И все же иногда, унесенное незапамятной бледной рукой в давнюю глушь, в то зеленое одиночество, оно забывается там, завороженное, покинутое собой, отвечая на звонкие оклики, «чтобы умерить горесть», как Иола[7] на зов Алкида в идиллии Шенье,— помнишь, Платеро? — голосом «смутным и пустым»...
АПРЕЛЬСКАЯ ИДИЛЛИЯ
Дети водили Платеро к Тополиному ручью и теперь, дурачась и непомерно смеясь, рысцой гонят его назад, нагруженного желтыми цветами. Там, в низине, их окатило дождем — из мимолетного облака, затенившего луг золотой и серебряной канителью, плакучими струнами, на которых трепетала радуга. И все еще плачут на влажной спине осла мокрые колокольчики.

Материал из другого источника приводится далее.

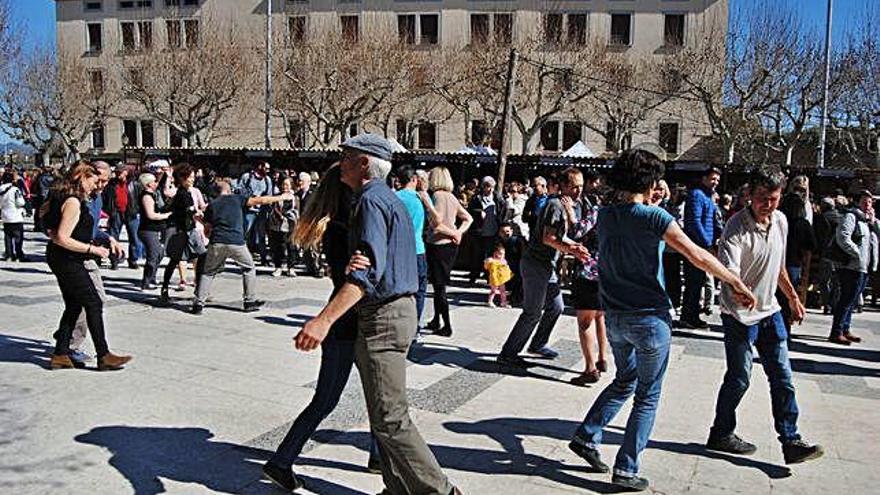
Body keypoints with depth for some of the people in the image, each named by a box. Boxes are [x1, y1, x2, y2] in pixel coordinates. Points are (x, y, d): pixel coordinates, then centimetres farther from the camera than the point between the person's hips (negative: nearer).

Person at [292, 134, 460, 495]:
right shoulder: (389, 198, 17)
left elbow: (368, 269, -28)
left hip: (383, 318, -11)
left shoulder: (372, 200, -15)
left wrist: (324, 320, -35)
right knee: (383, 414, 17)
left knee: (390, 419, -6)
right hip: (398, 309, 11)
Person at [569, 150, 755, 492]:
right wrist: (737, 283, -8)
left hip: (614, 317, 6)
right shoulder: (653, 217, -15)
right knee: (648, 396, 8)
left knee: (624, 381, 26)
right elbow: (698, 256, -16)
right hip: (649, 318, -6)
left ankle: (587, 436, 19)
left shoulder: (605, 216, 2)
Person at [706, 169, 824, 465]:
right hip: (740, 315, -7)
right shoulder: (737, 227, -20)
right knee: (739, 379, 2)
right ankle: (721, 433, 21)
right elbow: (728, 271, -34)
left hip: (770, 311, 7)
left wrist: (793, 297, 25)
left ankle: (790, 441, 14)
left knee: (783, 378, 6)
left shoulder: (780, 221, 4)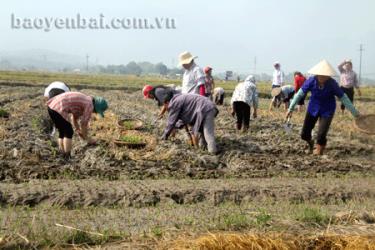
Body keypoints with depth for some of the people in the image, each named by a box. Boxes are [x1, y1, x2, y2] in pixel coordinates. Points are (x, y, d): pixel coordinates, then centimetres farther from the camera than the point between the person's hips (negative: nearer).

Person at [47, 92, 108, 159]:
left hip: (52, 106, 10)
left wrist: (78, 130, 30)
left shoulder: (84, 100, 20)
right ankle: (67, 158, 0)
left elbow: (74, 117, 29)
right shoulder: (90, 105, -7)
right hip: (59, 109, -10)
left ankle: (63, 156, 21)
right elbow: (84, 124, -4)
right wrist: (87, 138, 8)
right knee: (68, 132, 0)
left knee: (62, 132, 18)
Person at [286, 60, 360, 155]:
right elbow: (300, 94, -14)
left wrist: (355, 113, -8)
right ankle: (310, 143, 42)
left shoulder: (332, 84, -23)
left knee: (321, 136, -14)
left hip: (327, 111, -2)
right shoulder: (311, 81, -21)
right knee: (304, 135, 5)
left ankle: (319, 153, 16)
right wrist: (290, 109, -17)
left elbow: (343, 98, -13)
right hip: (313, 108, 2)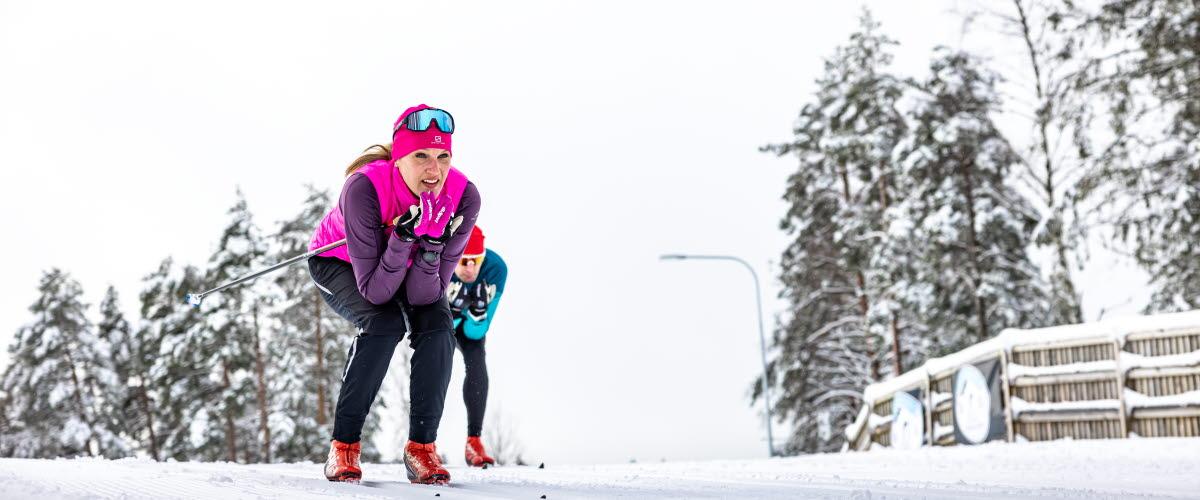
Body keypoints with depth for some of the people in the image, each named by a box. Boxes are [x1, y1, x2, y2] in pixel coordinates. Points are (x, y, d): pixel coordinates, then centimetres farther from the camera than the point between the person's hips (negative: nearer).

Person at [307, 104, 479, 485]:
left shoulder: (463, 197, -29)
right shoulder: (365, 188, -39)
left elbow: (424, 296, -27)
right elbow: (374, 292, -36)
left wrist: (431, 243, -43)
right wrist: (403, 237, -48)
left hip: (411, 267, 3)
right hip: (340, 261, -3)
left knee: (437, 324, -23)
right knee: (384, 322, -30)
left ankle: (421, 446, -12)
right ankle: (343, 446, -18)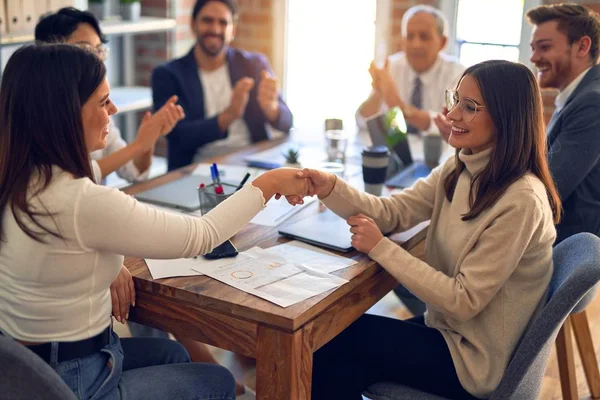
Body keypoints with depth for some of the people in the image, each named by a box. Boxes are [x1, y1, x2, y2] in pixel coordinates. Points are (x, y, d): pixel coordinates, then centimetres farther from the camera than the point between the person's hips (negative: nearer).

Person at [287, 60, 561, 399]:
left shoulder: (521, 202, -27)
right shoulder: (459, 169, 0)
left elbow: (464, 301, -25)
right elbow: (394, 212, -4)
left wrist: (381, 248, -24)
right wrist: (330, 187, -21)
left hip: (476, 361, -7)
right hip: (446, 327, 7)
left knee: (336, 338, -5)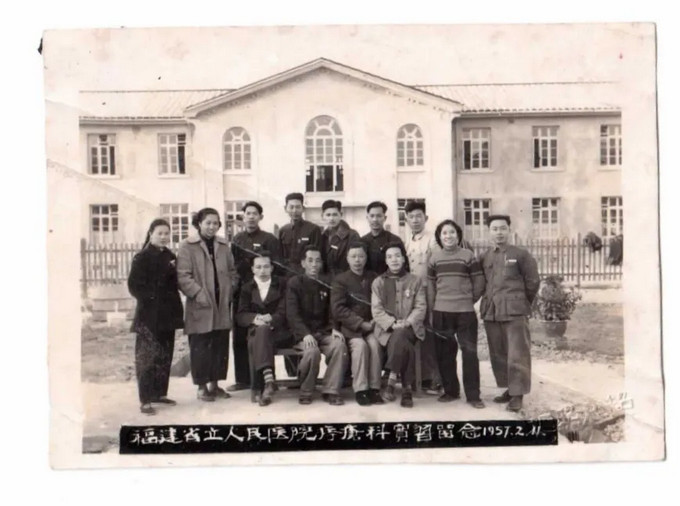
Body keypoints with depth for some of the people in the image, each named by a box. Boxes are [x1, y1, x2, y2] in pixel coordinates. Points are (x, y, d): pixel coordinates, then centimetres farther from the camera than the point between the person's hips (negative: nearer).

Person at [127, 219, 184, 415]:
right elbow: (134, 285, -11)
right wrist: (150, 298, -17)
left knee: (165, 355, 12)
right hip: (149, 315, -6)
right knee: (147, 356, -6)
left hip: (167, 314, 7)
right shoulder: (142, 258, -6)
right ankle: (145, 400, -3)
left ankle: (160, 393, 23)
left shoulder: (170, 257, 12)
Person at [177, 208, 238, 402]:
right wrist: (198, 293, -18)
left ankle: (214, 384, 21)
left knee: (220, 346, 10)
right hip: (200, 306, -5)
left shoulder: (223, 245, 13)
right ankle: (202, 386, 12)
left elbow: (232, 271, 18)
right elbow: (183, 275, -11)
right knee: (201, 347, 1)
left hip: (222, 305, 5)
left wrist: (230, 291, 5)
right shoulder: (187, 246, -4)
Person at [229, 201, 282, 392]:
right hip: (240, 293, 5)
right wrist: (234, 285, 5)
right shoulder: (237, 239, 15)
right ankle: (242, 379, 15)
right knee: (240, 338, 6)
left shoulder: (269, 239, 0)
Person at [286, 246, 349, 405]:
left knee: (339, 345, -29)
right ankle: (305, 392, -10)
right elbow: (292, 314, -8)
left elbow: (331, 312, 15)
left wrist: (333, 329, -8)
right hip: (302, 334, -3)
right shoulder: (294, 283, 2)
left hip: (324, 332, 4)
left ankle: (331, 391, -19)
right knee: (312, 351, -35)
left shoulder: (325, 285, 15)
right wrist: (305, 334, -23)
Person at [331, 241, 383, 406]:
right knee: (360, 345, -30)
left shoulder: (374, 278, 12)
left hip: (370, 326, 2)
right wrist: (360, 323, -14)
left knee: (374, 343, -28)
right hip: (350, 327, -2)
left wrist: (374, 321, -8)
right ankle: (360, 389, -22)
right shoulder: (340, 280, 2)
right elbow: (338, 309, -7)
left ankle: (374, 388, -22)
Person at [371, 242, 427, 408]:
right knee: (406, 348, -33)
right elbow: (376, 310, 1)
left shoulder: (415, 281, 12)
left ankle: (391, 381, -26)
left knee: (399, 337, -36)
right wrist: (393, 323, -16)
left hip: (409, 328, 0)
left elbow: (420, 307, 3)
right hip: (386, 329, 0)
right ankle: (407, 388, -22)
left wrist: (407, 322, -15)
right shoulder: (378, 282, 11)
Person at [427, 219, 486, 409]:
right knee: (444, 353, 8)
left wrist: (469, 300, 7)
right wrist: (431, 311, 7)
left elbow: (479, 283, 3)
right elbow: (430, 286, 10)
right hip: (441, 312, 3)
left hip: (465, 312, -2)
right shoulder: (434, 258, 7)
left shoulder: (468, 256, 0)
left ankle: (473, 395, 3)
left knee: (470, 352, -4)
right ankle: (450, 390, 21)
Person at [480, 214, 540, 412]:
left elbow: (533, 282, 5)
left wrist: (523, 303, 11)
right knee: (498, 355, 10)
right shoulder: (484, 258, 10)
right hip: (491, 312, 5)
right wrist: (490, 302, 14)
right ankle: (509, 389, 23)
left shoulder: (521, 254, -1)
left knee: (517, 355, -4)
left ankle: (517, 394, 3)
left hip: (515, 312, -4)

Счастливая идиллия, свежая и сентиментальная! Даже голос у Платеро становится мягче под нежной забрызганной ношей. Временами он оборачивается и выдергивает цветы, те, что может достать. Янтарные и сахарные колокольчики свисают с губ в зеленоватой пене и быстро отбывают в тугой живот, стянутый подпругой. Питаться бы, Платеро, как ты, цветами — и без малейшего вреда!
Неверное апрельское предвечерье!.. Время радужных ливней, оно повторяется в сияющих, живых глазах Платеро своей изменчивой далью, где на закате, над полем Сан-Хуана, вновь расплетается дождем алое облако.
ОБОРОТЕНЬ
Вдруг на углу Застенной, одиноко прогремев по мостовой, вдвойне грязный в туче пыли, вырастает осел. Вдогонку несутся камни, палки и мгновением позже — орава малышей, которые пыхтят, подтягивая рваные штаны, сползшие с темных животов.
Он огромен, черен, костляв и стар — сущий пресвитер, и тощ до того, что кости, кажется, вот-вот изрешетят облезлую шкуру. Он застывает и, скаля желтые зубы, похожие на мозоли, яростно кричит в поднебесье с немыслимой для его черствой старости силой... Заблудился? Ты знаешь его, Платеро? Чего он хочет? От кого бежит шальной колченогой рысью?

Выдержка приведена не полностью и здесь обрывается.